WORK REQUIRED
In the excerpt on early electric cables, what had the horizontal engine acquired toward the end of 1892 been used for at St. Helens?

DOCUMENT EXTRACT
• • • • •

Fig. 4.1 - Edison tube (2-core) from Holborn Viaduct installation, 1882

[...] The installation was started in January 1882, and a central generating station erected in the basement of No. 57, Holburn Viaduct, the London offices of the Edison Company. Mains in the form of Edison tubes were laid in subways under the Viaduct to supply the street lights from Newgate Street to Holborn Circuit, and numerous buildings along that route. [...]

In 1883, Edison adopted the three-wire d.c. system which had been introduced [in] England in the previous year by Dr. John Hopkinson in Patent No. 3576 of 1882. [...]

In adopting the three-wire system, Edison had to modify the arrangement of the conductors in his tube. These now took the form of three solid rods of copper of the same circular cross-section, individually lapped with jute cord in a very open lay (Fig. 4.2). Three such lapped conductors were then bound together in trefoil formation by means of a fourth cord and the whole slipped into the iron pipe. The bitumen compound was introduced as before. Special joints were again designed to overcome expansion, to introduce right-angle bends and to enable service cables to be connected.

Fig. 4.2 - Edison tube (3-core) from Pearl Street installation, New York, 1883

[...]

Paper Insulated Cables

[...] Towards the end of 1892, a horizontal engine was acquired [by the British Insulated Wire Company (B. I. Co.) ] from St. Helens, where it had been used to grind pills. It was set to drive a Brush arc lighting machine. This was to supply sixteen arc lamps mounted on special lamp standards, which were erected chiefly at important corners of the town [Prescot]. These arc lamps were in addition to the twenty 16-candle power incandescent filament lamps which had been mounted in converted gas standards.

• • • • •

INFORMATION SHOWN
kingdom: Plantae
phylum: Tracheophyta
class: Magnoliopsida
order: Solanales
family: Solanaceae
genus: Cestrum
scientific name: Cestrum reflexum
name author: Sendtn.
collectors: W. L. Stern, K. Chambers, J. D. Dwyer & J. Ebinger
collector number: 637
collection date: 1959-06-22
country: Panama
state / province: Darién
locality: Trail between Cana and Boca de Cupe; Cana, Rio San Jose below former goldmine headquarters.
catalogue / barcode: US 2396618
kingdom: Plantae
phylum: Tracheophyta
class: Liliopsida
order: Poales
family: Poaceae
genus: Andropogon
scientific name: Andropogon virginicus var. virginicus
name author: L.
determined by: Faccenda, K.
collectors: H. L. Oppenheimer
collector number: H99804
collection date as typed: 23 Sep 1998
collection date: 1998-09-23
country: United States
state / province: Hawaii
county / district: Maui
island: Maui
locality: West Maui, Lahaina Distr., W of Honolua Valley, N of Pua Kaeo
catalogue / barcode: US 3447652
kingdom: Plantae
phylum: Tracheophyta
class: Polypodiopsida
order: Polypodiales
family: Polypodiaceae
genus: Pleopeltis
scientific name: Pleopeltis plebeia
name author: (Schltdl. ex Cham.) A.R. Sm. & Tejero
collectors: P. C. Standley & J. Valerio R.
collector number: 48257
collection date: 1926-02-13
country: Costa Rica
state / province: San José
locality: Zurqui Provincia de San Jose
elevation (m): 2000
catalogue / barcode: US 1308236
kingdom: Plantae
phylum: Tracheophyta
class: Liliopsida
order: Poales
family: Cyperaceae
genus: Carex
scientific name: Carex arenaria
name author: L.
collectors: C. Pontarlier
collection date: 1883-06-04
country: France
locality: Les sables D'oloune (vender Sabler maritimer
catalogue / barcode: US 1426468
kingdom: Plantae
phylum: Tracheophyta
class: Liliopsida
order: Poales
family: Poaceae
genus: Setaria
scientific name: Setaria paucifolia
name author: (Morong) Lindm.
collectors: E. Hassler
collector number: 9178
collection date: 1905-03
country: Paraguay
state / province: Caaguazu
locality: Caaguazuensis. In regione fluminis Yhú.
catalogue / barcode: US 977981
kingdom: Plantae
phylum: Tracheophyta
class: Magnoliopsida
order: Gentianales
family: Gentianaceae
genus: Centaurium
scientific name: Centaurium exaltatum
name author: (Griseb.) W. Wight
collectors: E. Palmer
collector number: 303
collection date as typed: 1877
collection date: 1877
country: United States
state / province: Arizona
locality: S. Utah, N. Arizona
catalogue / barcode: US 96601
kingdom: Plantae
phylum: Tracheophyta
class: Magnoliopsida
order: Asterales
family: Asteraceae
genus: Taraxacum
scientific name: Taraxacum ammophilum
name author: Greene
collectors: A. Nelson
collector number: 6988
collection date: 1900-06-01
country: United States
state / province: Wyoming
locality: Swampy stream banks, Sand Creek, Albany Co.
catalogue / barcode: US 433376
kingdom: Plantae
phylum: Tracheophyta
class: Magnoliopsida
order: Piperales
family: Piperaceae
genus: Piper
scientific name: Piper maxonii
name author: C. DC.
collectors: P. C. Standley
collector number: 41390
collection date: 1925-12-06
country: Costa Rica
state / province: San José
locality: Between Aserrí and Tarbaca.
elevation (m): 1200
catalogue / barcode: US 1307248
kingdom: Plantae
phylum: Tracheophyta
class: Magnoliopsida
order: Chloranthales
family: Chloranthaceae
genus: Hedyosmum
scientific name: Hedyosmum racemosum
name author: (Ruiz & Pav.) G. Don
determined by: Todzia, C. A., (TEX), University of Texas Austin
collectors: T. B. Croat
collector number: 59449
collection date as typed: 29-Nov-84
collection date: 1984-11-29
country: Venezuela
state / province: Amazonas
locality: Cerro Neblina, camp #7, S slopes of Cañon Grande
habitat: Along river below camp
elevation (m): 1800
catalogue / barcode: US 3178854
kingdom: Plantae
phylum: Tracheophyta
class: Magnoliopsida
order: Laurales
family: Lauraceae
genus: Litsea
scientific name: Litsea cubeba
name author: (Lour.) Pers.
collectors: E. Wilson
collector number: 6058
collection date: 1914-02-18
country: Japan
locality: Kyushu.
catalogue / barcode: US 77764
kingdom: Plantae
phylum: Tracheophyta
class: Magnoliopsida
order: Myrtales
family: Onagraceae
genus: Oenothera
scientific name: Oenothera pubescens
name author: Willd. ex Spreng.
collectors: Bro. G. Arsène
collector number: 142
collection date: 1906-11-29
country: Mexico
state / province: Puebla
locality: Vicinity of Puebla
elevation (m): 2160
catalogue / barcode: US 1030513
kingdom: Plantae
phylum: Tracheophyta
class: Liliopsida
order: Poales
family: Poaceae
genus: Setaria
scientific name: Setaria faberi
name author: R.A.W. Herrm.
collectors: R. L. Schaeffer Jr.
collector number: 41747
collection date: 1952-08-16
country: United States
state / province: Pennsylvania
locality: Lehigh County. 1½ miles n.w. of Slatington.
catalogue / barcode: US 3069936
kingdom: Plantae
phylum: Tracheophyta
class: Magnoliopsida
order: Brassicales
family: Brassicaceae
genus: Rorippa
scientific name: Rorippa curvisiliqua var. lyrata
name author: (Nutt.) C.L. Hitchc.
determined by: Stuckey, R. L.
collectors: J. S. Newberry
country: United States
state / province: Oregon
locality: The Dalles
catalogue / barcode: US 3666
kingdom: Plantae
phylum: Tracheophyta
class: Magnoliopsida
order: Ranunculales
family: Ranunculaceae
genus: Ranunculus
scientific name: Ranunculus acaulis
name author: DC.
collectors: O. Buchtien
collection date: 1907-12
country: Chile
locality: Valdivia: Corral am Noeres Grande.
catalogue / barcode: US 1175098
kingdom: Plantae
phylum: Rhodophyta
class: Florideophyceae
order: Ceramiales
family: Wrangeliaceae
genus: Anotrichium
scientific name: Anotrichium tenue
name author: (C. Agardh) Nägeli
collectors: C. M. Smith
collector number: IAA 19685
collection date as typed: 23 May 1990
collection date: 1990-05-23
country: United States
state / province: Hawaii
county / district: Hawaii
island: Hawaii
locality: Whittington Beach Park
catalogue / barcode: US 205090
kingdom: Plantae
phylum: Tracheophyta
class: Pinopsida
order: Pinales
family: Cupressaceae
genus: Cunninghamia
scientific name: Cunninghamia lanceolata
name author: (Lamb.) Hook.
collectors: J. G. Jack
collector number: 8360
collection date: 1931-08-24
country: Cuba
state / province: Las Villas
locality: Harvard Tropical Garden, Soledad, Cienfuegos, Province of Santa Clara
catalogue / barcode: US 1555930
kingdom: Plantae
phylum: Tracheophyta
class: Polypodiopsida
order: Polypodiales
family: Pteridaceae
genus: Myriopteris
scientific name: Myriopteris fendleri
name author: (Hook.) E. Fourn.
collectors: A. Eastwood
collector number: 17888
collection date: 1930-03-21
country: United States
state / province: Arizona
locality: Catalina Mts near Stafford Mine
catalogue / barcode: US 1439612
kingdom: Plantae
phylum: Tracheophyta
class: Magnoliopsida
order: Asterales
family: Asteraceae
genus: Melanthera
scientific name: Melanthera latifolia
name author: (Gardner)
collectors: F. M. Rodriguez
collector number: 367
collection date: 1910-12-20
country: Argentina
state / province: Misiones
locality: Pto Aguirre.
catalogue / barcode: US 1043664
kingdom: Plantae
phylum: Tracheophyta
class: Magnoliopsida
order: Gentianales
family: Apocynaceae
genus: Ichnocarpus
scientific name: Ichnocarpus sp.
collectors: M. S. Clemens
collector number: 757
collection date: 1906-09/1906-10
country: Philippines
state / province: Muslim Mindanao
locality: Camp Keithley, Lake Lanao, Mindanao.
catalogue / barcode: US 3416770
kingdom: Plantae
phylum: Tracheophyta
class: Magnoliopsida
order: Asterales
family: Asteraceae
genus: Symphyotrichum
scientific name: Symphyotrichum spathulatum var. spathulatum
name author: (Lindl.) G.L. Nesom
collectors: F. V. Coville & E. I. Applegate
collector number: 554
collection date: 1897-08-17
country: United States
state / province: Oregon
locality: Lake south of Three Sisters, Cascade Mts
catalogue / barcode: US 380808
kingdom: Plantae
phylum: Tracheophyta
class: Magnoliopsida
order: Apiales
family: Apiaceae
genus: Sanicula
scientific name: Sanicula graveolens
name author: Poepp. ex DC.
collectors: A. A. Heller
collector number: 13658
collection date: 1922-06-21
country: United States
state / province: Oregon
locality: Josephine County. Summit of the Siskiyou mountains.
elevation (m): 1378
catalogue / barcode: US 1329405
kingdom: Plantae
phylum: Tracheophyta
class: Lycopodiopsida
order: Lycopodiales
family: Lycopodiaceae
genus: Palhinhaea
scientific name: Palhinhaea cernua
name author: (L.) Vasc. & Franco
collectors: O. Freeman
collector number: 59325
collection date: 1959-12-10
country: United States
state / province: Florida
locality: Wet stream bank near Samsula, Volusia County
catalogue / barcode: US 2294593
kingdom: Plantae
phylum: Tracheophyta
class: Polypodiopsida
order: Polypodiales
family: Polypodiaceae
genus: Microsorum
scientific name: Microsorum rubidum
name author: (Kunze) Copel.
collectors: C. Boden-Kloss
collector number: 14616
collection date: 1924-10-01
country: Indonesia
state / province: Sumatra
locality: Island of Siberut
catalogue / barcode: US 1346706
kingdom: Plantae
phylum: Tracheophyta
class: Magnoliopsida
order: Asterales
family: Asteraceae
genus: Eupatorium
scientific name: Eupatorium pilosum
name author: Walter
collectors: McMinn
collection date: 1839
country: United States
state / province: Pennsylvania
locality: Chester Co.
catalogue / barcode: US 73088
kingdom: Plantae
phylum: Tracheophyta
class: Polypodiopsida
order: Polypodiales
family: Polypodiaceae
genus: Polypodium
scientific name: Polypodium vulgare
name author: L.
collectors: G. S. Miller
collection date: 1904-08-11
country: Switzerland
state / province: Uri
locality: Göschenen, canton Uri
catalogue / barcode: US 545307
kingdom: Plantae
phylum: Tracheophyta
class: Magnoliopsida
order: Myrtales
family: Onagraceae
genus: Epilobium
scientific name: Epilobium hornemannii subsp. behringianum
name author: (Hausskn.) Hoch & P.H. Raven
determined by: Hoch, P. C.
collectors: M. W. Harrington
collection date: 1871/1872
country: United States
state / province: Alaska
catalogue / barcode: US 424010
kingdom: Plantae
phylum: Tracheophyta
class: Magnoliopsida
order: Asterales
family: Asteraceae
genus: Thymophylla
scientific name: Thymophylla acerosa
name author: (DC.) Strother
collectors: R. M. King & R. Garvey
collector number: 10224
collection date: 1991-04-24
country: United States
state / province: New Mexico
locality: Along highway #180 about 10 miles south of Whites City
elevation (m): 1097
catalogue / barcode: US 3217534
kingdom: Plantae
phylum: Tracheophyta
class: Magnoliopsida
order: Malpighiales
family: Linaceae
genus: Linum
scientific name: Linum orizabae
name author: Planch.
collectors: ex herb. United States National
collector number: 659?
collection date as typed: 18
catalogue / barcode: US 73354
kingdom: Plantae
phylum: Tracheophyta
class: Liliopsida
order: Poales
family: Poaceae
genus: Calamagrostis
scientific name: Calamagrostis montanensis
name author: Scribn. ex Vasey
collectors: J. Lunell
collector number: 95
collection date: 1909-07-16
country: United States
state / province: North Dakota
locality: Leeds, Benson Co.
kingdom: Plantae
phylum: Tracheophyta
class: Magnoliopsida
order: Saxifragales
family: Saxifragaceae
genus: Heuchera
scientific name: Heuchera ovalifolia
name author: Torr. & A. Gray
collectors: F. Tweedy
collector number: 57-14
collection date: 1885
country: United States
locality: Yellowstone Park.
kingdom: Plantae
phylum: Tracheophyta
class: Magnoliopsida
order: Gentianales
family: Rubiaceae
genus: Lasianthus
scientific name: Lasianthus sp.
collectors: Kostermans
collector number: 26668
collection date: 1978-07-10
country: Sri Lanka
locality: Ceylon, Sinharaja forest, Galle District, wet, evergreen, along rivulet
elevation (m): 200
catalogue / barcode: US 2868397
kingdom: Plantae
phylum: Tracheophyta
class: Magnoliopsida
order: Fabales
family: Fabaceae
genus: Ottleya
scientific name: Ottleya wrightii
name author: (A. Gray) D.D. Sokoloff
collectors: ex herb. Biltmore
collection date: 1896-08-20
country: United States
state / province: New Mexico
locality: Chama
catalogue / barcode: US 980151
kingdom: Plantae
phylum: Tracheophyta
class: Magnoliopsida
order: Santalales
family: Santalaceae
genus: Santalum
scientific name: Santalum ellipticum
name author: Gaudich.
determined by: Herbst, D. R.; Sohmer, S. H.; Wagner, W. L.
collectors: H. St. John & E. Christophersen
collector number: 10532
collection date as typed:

• • • • •

RESPONSE
It had been used to grind pills.